▶ _EXERCISE GOAL_
When you reach the line containing "Find the window" in the entries below, repeat it and each line after it exactly until the entries end.

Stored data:
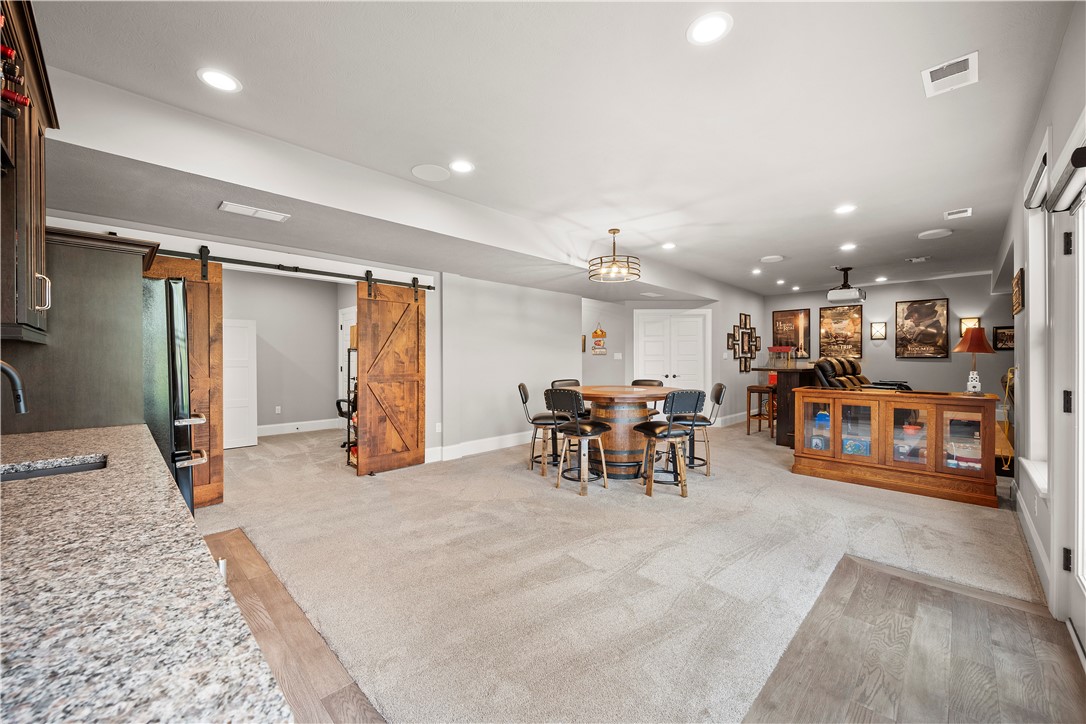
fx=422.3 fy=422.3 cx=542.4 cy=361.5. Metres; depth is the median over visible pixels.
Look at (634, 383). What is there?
bar stool
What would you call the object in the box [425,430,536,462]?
baseboard
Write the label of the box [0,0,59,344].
upper cabinet
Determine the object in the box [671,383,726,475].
bar stool
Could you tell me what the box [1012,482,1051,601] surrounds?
baseboard
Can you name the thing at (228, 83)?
recessed light
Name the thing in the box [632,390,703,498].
bar stool
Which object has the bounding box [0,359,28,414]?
faucet
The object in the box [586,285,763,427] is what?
back wall
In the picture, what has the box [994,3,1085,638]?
right wall
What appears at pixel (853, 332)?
framed poster
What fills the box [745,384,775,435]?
bar stool
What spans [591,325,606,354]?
wall sign
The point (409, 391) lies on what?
barn door
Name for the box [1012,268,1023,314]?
picture frame
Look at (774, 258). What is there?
ceiling speaker
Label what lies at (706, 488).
carpet floor
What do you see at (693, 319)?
double door
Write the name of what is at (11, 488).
granite countertop
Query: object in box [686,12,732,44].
recessed light
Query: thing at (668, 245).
recessed light
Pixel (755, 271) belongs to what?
recessed light
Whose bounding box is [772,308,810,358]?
framed poster
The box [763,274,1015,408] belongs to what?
far wall
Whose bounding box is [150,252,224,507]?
barn door
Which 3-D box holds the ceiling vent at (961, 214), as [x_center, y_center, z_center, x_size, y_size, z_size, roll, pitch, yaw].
[4.055,-1.445,4.129,0.197,0.013,0.253,0,0,45]
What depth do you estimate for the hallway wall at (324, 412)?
7.09 m
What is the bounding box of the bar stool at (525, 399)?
[518,382,569,474]
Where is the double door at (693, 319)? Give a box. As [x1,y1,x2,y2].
[634,309,707,392]
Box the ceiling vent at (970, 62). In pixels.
[922,51,978,96]
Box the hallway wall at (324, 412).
[221,268,348,441]
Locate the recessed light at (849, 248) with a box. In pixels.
[839,242,856,251]
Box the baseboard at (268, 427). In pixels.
[257,418,342,435]
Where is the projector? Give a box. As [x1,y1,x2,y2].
[827,266,866,302]
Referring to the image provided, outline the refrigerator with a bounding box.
[140,275,209,517]
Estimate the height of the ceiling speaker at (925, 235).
0.021 m
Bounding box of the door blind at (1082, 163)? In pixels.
[1045,136,1085,212]
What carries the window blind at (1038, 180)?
attached to the right wall at (1029, 148)
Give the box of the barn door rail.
[152,247,433,290]
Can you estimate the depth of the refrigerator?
2.25 m
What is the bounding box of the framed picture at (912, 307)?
[893,299,949,358]
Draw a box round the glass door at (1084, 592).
[1056,173,1085,657]
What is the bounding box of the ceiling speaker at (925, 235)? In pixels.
[917,228,952,239]
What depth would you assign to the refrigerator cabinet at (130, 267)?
2.03 m
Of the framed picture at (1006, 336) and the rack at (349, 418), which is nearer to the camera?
the rack at (349, 418)
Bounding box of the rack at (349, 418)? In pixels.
[340,348,357,463]
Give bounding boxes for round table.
[565,385,679,478]
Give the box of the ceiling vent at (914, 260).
[906,255,929,262]
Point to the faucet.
(9, 372)
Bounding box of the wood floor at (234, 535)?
[198,528,387,723]
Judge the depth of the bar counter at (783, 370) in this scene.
6.13 m
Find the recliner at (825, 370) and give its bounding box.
[814,358,909,390]
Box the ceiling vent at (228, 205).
[218,201,289,221]
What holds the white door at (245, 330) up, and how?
in the hallway wall at (324, 412)
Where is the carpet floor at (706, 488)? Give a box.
[191,413,1035,723]
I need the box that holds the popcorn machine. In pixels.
[767,345,795,368]
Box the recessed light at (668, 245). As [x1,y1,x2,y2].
[661,242,676,249]
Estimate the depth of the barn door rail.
3.90 m
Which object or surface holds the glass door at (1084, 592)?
in the right wall at (1029, 148)
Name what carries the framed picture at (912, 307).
attached to the far wall at (951, 296)
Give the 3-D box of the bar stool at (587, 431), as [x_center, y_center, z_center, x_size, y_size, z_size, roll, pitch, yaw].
[0.340,0.735,4.130,0.483,0.980,0.539,0,0,45]
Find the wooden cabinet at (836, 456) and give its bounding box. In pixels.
[794,387,1003,506]
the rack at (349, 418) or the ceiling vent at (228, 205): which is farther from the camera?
the rack at (349, 418)
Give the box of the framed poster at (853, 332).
[817,304,862,359]
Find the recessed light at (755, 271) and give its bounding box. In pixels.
[751,267,762,274]
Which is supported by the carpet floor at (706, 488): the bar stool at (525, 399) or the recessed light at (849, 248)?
the bar stool at (525, 399)
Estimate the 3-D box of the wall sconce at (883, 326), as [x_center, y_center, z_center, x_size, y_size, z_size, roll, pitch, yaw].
[5.997,-0.555,7.559,0.198,0.317,0.119,0,0,45]
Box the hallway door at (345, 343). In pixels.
[338,306,356,419]
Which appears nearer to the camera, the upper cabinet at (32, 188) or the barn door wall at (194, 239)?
the upper cabinet at (32, 188)
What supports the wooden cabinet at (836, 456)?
on the carpet floor at (706, 488)
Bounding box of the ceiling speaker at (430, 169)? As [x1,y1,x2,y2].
[411,163,449,180]
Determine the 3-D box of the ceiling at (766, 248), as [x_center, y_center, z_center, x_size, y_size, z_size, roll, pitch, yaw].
[1.425,-1.501,4.546,6.522,0.123,11.203,0,0,45]
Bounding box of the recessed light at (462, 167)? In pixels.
[449,160,474,173]
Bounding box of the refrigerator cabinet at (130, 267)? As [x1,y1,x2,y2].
[5,227,161,436]
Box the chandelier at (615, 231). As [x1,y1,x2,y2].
[587,228,640,281]
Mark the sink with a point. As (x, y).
(69, 469)
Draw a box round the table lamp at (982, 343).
[952,327,996,394]
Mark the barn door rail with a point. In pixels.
(330, 273)
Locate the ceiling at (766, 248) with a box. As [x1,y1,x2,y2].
[17,0,1074,298]
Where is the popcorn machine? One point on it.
(783, 349)
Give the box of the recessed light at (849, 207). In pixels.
[834,204,856,214]
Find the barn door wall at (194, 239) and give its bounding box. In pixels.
[35,209,438,470]
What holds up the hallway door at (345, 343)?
in the hallway wall at (324, 412)
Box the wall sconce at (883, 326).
[870,321,886,339]
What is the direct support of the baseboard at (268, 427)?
attached to the hallway wall at (324, 412)
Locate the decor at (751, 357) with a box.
[727,312,760,372]
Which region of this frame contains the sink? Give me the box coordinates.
[0,455,106,482]
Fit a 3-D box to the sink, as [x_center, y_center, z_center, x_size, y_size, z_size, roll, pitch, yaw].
[-1.647,0.455,1.274,0.411,0.175,0.485,0,0,45]
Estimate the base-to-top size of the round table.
0.885 m
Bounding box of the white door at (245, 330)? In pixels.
[222,317,257,448]
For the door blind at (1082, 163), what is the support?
attached to the right wall at (1029, 148)
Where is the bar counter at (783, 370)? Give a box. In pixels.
[755,364,821,445]
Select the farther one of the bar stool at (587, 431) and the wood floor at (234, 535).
the bar stool at (587, 431)
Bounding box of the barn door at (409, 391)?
[355,277,426,475]
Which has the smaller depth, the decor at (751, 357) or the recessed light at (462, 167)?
the recessed light at (462, 167)
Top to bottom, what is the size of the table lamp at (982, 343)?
0.625 m
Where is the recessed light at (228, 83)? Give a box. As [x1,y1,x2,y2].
[197,68,241,92]
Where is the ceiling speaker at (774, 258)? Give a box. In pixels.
[760,254,783,262]
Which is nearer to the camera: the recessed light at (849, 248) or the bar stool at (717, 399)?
the bar stool at (717, 399)
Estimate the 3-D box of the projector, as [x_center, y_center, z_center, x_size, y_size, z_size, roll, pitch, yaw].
[4.741,-1.208,6.610,0.481,0.482,0.503,0,0,45]
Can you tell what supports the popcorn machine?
on the bar counter at (783, 370)
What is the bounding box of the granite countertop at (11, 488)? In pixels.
[0,424,290,723]
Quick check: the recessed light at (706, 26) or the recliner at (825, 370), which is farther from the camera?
the recliner at (825, 370)
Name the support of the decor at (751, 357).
attached to the back wall at (736, 311)
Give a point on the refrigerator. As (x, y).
(171, 313)
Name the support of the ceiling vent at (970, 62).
attached to the ceiling at (766, 248)
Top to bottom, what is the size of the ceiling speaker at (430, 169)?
0.009 m
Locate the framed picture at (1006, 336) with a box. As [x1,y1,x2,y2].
[992,325,1014,349]
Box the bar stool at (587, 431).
[544,388,610,495]
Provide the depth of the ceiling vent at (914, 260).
5.99 m
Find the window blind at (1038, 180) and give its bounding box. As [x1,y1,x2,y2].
[1023,141,1050,211]
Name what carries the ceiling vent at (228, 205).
attached to the ceiling at (766, 248)
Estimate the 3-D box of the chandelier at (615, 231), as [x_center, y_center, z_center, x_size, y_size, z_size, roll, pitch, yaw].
[0.777,-1.182,4.646,0.547,0.530,0.544,0,0,45]
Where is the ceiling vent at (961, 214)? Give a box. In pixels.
[942,207,972,219]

▶ _YOUR SOLUTION_
Find the window blind at (1038, 180) and give its bounding box. As [x1,y1,x2,y2].
[1023,141,1050,211]
Name what carries the ceiling vent at (228, 205).
attached to the ceiling at (766, 248)
Estimate the 3-D box of the chandelier at (615, 231), as [x_center, y_center, z_center, x_size, y_size, z_size, roll, pitch, yaw].
[0.777,-1.182,4.646,0.547,0.530,0.544,0,0,45]
Where is the ceiling vent at (961, 214)? Give a box. In pixels.
[942,207,972,219]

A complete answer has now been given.